:: STATED EXERCISE A ::
Pick out each line in the records that contains the string "kern".

:: SELECTED EXTRACT ::
-- begin --

# 8.9 Seconds New European Drag Record R35 Smashed with R35 GTR and Syvecs



## Jm-Imports (Feb 12, 2007)

The EU record now smashed with the Syvecs ECU..

8.9

well done to all, especially Ryan at 2 bar tuning and team syvecs.

the syvecs new shifting is the way forward :wavey:


----------



## JamieP (Jun 5, 2006)

Nice one, any details on the car?


----------



## blue34 (Jul 28, 2005)

Jurgen have you just run the 8.9? if so big congratulations look forward to more info and photos/videos


----------



## Jm-Imports (Feb 12, 2007)

no not me mate, i run o nly 2 bar lol..

ryan has tuned a car in romania alexis motorsport.

the syvecs has new feature now for the shifting which takes your times tumbling down..

safe to say now the 8 second HOLY grail record has gone so myself means i stick to 2 bar sensible boost and now try for a very low 9s with the syvecs shifting system.

but am so happy for Ryan, team syvecs and all those involved in the project to make this record happen..

am just happy that my car was also involved in all this developement.

the future is syvecs.


----------



## JamieP (Jun 5, 2006)

Ahh, it's the car on his Facebook page yesterday, he posted a dyno print and video, looked impressive, well done to all.

-- end --

:: RECORDS SHOWN ::
-- begin --

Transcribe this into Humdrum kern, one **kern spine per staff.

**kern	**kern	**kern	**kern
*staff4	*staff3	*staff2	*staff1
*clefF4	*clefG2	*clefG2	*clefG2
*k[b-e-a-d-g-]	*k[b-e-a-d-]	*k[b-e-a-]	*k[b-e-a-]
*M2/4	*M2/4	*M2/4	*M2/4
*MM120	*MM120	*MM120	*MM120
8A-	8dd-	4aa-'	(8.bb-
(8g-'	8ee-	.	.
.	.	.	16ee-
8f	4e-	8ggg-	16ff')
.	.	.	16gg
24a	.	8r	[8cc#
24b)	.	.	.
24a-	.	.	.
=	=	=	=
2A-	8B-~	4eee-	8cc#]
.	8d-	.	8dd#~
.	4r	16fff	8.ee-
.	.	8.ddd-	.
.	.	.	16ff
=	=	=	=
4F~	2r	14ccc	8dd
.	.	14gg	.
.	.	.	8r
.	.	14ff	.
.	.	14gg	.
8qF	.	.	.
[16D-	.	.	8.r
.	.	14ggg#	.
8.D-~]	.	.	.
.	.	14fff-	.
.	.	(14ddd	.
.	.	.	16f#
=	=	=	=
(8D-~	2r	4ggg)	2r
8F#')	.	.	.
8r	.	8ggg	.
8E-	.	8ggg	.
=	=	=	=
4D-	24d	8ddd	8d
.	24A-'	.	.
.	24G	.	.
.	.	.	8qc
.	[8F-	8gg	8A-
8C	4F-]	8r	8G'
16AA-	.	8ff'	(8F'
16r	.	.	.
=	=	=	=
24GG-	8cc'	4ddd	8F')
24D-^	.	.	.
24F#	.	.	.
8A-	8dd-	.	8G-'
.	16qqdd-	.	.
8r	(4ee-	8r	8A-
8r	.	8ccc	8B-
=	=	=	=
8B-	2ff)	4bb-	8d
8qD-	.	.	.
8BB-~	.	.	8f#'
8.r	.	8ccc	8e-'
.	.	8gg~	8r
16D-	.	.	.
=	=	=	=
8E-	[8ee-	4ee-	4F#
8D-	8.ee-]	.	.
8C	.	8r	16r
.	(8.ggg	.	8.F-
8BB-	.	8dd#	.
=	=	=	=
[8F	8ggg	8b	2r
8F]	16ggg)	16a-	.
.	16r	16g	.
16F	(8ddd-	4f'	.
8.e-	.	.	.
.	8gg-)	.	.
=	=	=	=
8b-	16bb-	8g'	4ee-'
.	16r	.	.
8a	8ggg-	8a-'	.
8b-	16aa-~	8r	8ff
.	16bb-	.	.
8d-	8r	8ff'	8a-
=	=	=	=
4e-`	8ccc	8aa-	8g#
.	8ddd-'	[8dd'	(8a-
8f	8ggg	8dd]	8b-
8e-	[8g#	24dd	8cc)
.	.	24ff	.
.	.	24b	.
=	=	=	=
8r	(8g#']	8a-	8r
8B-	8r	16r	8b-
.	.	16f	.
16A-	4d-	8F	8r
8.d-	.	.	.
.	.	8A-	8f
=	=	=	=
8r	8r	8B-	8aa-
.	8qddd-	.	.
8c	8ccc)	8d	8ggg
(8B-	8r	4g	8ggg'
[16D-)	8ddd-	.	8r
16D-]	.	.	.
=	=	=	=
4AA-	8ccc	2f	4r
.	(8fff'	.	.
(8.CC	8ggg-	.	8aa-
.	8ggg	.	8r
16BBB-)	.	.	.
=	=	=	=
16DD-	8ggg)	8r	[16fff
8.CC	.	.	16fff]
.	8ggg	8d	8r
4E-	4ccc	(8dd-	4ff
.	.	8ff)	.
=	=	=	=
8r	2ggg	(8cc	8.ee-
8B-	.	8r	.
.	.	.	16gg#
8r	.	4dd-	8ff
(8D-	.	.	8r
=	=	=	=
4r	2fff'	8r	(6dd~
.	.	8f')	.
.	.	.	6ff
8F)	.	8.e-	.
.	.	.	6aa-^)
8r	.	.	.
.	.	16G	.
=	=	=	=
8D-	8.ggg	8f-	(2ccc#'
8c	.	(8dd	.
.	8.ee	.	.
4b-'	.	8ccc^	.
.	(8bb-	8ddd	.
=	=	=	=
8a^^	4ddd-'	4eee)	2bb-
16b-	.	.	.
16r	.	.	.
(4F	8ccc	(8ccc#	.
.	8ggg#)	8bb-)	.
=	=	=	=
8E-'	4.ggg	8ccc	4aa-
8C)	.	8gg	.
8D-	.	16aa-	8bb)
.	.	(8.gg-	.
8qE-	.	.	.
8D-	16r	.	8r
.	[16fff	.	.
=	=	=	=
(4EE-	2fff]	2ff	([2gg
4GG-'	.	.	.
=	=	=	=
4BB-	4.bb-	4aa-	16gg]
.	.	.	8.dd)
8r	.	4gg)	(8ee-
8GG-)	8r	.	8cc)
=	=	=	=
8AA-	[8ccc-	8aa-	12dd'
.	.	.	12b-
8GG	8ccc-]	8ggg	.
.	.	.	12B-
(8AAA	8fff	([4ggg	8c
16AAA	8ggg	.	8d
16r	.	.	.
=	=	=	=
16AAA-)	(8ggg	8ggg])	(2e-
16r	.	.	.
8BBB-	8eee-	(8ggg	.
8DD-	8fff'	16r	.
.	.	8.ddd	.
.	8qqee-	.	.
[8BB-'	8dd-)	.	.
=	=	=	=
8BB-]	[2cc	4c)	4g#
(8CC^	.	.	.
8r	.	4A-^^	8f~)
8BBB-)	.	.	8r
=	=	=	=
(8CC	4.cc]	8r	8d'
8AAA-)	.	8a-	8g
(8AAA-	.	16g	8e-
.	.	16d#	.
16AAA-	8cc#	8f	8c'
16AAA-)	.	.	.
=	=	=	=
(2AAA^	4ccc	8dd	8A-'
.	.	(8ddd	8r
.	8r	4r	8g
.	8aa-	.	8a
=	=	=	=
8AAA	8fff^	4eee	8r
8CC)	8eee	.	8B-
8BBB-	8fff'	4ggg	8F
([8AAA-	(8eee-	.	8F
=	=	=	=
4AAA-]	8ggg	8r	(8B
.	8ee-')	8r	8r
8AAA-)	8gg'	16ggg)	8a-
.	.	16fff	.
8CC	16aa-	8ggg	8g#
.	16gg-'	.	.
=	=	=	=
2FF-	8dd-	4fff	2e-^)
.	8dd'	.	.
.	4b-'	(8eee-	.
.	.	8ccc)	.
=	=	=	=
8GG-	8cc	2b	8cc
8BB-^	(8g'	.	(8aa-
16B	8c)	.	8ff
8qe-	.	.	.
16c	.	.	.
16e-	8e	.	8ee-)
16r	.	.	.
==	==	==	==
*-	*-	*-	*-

-- end --

:: STATED EXERCISE B ::
List the distinct usernames that posted in the forum thread about the 8.9-second European drag record.

:: WORKED SOLUTION A ::
Transcribe this into Humdrum kern, one **kern spine per staff.
**kern	**kern	**kern	**kern

:: WORKED SOLUTION B ::
Jm-Imports, JamieP, blue34